Restrictions sur le financement du permis de conduire par le compte personnel de formation en France
Le financement du permis de conduire via le compte personnel de formation (CPF) sera désormais restreint, ne s’appliquant qu’aux demandeurs d’emploi, selon un amendement adopté dans le cadre du budget 2026 le 27 janvier. Ce changement a été attribué au député Manuel Bompard, qui a accusé les sénateurs socialistes d’être responsables de cette mesure, rapporte TopTribune.
La modification prévue dans le volet des dépenses du budget signifie que les travailleurs en emploi ne pourront plus compter sur le CPF pour financer leur permis de conduire. Selon l’étude de la Direction de l’animation de la recherche, des études et des statistiques (Dares), cette formation représente une part significative des crédits CP. En 2023, 305 500 personnes ont utilisé le CPF pour la formation au permis B, représentant 264 millions d’euros de dépenses publiques.
Manuel Bompard a tweeté que ce changement est dû à un « amendement socialiste repris par le gouvernement », insistant sur le fait que cette décision pénalise financièrement ceux qui ont déjà des difficultés.
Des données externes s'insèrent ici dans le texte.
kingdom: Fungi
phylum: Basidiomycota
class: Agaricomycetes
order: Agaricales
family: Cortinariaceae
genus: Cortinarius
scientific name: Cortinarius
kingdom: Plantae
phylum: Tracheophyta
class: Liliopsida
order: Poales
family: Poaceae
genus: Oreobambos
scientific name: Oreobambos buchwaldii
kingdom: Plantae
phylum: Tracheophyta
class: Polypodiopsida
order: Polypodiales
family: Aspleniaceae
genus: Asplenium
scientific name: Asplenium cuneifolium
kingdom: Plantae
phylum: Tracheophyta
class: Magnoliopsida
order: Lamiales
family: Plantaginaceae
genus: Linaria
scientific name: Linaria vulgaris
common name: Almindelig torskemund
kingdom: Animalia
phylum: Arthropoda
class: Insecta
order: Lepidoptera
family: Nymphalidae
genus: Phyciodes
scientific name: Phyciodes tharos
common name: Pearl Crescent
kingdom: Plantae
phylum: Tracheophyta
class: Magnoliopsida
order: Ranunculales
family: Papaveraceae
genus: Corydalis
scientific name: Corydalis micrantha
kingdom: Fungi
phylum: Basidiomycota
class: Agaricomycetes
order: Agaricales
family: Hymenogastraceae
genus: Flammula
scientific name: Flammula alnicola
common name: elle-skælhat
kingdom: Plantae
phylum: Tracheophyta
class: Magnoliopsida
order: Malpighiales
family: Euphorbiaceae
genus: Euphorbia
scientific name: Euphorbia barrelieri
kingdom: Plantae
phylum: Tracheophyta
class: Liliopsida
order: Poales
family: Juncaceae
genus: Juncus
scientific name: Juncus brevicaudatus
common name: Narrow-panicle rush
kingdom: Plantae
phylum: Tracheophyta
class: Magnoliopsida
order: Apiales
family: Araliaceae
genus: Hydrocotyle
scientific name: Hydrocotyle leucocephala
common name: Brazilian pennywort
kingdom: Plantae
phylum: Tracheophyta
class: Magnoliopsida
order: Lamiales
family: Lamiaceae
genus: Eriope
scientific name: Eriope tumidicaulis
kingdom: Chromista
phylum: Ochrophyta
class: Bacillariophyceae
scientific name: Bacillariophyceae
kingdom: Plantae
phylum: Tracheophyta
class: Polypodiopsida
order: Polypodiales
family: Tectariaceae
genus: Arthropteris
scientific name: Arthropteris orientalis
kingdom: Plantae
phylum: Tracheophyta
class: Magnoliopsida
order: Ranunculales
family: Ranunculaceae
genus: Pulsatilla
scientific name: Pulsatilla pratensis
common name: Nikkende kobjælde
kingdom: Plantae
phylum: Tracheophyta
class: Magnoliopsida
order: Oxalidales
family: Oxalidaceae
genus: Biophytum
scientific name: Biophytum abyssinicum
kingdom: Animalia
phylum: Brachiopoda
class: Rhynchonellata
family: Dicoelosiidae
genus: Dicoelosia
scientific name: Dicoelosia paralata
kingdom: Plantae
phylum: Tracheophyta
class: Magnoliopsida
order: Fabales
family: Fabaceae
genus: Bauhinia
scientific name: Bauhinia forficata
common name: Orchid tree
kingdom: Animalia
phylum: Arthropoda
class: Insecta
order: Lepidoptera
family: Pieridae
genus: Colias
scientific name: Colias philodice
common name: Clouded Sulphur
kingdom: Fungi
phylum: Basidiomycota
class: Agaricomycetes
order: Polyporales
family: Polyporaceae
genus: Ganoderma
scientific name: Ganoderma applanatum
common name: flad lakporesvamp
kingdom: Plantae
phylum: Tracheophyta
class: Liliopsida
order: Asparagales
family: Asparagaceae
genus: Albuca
La sénatrice socialiste Monique Lubin, auteur de l’amendement, a défendu la mesure en affirmant qu’elle vise à préserver le financement des bilans de compétences, une initiative considérée comme cruciale pour l’orientation vers l’emploi.
Les sénateurs socialistes avaient introduit cet amendement en décembre, justifiant que la mesure de restriction est nécessaire pour compenser le coût du maintien des bilans de compétences, dont le financement a été supprimé dans le budget initial. Selon Lubin, cet arbitrage a été effectué en faveur des bilans de compétences, jugés essentielles pour l’insertion professionnelle.
Il est à noter que, bien que le CPF pour le permis de conduire soit désormais réservé aux chômeurs, des alternatives existent pour ceux qui sont employés, notamment à travers des financements par les employeurs ou d’autres dispositifs comme le prêt permis à un euro, destiné aux personnes de moins de 25 ans, bien que ce dernier ne couvre pas la totalité des frais. Ce changement devrait engendrer des économies d’environ 176 millions d’euros, pourrait avoir un impact significatif sur l’accès à la formation des travailleurs, en particulier pour ceux qui sont déjà en situation précaire.
Monique Lubin a également reconnu que le financement actuel par le CPF était limité et pouvait aboutir à un « effet d’aubaine massif », mais a soutenu que de nombreuses personnes bénéficiaient réellement de ce dispositif pour améliorer leur situation professionnelle. En réponse aux critiques de Bompard, elle a souligné que la création de nouvelles dépenses par le Parlement est contrainte par des règles budgétaires strictes stipulées dans l’article 40 de la Constitution.
En conclusion, bien que la décision vise à une gestion budgétaire plus rigoureuse, elle soulève des préoccupations quant à l’impact sur l’accès à la mobilité pour une partie de la population française, particulièrement ceux en besoin de formations pour sécuriser leur emploi, alors que l’importance du permis de conduire dans le marché du travail n’est pas à négliger.